Gold prices in India remained steady, with the price per gram at 8,361.12 INR, slightly up from 8,358.71 INR the previous day. For tola, the price stood at 97,522.43 INR, compared to 97,496.98 INR previously.
Gold prices are based on international market rates, updated daily in line with local currency values. Key price statistics include 10 grams at 83,613.91 INR and a troy ounce at 260,053.80 INR.
Market movements included a drop in the US 10-year Treasury bond yield to 4.270%. Additionally, the US Dollar Index rose to 103.85, while the Producer Price Index for February increased 3.2% year-on-year.
Initial Jobless Claims decreased to 220K, better than expectations. The Atlanta Fed GDPNow model forecasts a -2.4% growth rate for Q1 2025, representing the first negative growth since the COVID-19 pandemic.
Gold historically serves as a store of value and is often viewed as a hedge against inflation and currency depreciation. Various factors, such as geopolitical events and interest rates, greatly influence its price movement.
The gold market has remained rather stable, seeing only a marginal increase in pricing across various measurements. The cost per gram edged up slightly, while larger denominations, such as a tola, also showed minor upward adjustments. These movements reinforce the fact that gold pricing in India closely follows shifts in broader international markets, adjusted for fluctuations in local currency values.
Gold, being a globally traded commodity, derives its valuation from multiple external influences. While the current figures reflect minute changes, they indicate that prices are consistently reassessed in response to international benchmarks. The figure for 10 grams remains high, and the price for a full troy ounce has maintained a solid position.
Beyond the physical market, there have been notable shifts in other financial indicators that often correlate with gold’s valuation. Bond yields in the United States fell, with the 10-year Treasury retreating to 4.270%. This drop in yields can make non-yielding assets like gold comparatively more appealing. On the other hand, the US Dollar Index moved up to 103.85—a stronger dollar tends to dampen global gold prices, as it makes the metal more expensive when converted into other currencies.
The Producer Price Index data signalled a 3.2% year-on-year increase, indicating that underlying price pressures in the economy persist. Meanwhile, jobless claims fell to 220K, suggesting a tighter labour market. With the Atlanta Fed’s GDPNow model forecasting negative growth for the first quarter of next year, concerns are rising over potential economic weakness. If this projection holds, it would mark the first economic contraction on record since the early days of the pandemic.

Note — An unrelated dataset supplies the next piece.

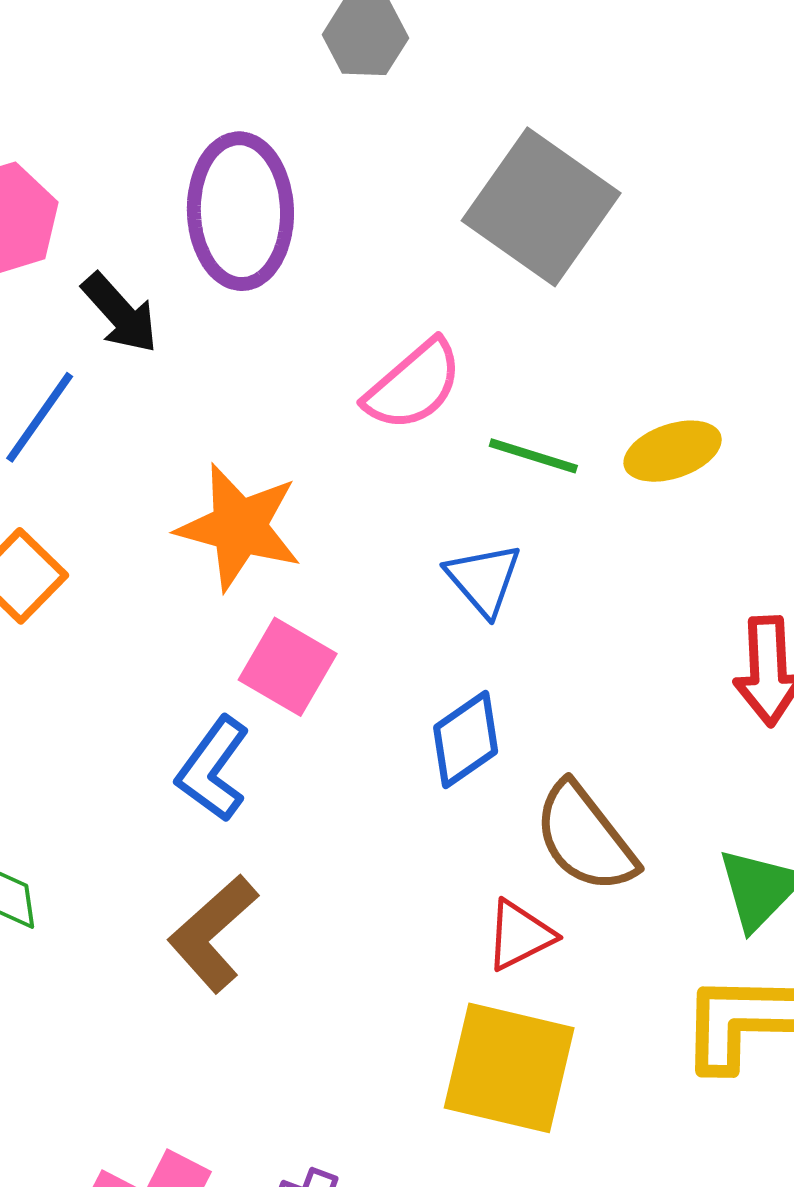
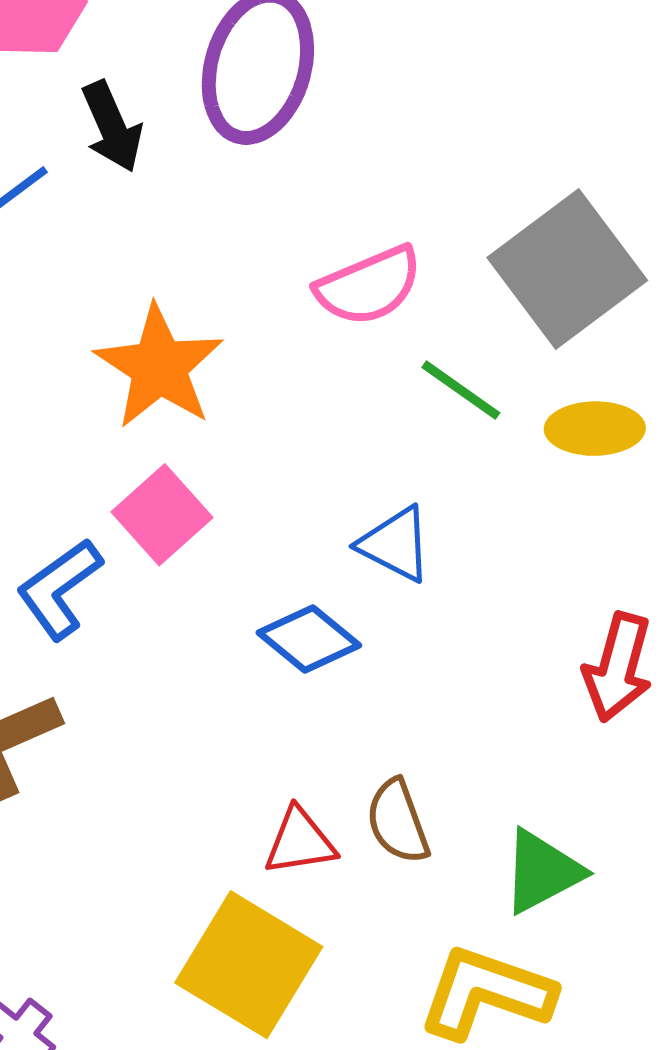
gray square: (541, 207) -> (567, 269), moved
blue triangle: (484, 579) -> (395, 544), moved, turned -40
blue diamond: (466, 740) -> (309, 639), turned 56
brown semicircle: (585, 838) -> (398, 821), moved, size x0.7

Gold remains widely regarded as a hedge against inflation and currency depreciation. It is also sensitive to broader economic trends, particularly shifts in monetary policy and geopolitical uncertainty. Interest rates, in particular, hold a strong influence. If yields continue to decline or inflation remains persistent, demand for gold may rise. Conversely, a more resilient economy and sustained dollar strength could limit further upside.
Given these conditions, traders should be alert in the coming weeks. Bond movements, inflation data, and broader economic performance are all elements that weigh on gold prices. By assessing how these factors develop, opportunities can be identified, whether in taking positions or adjusting exposure.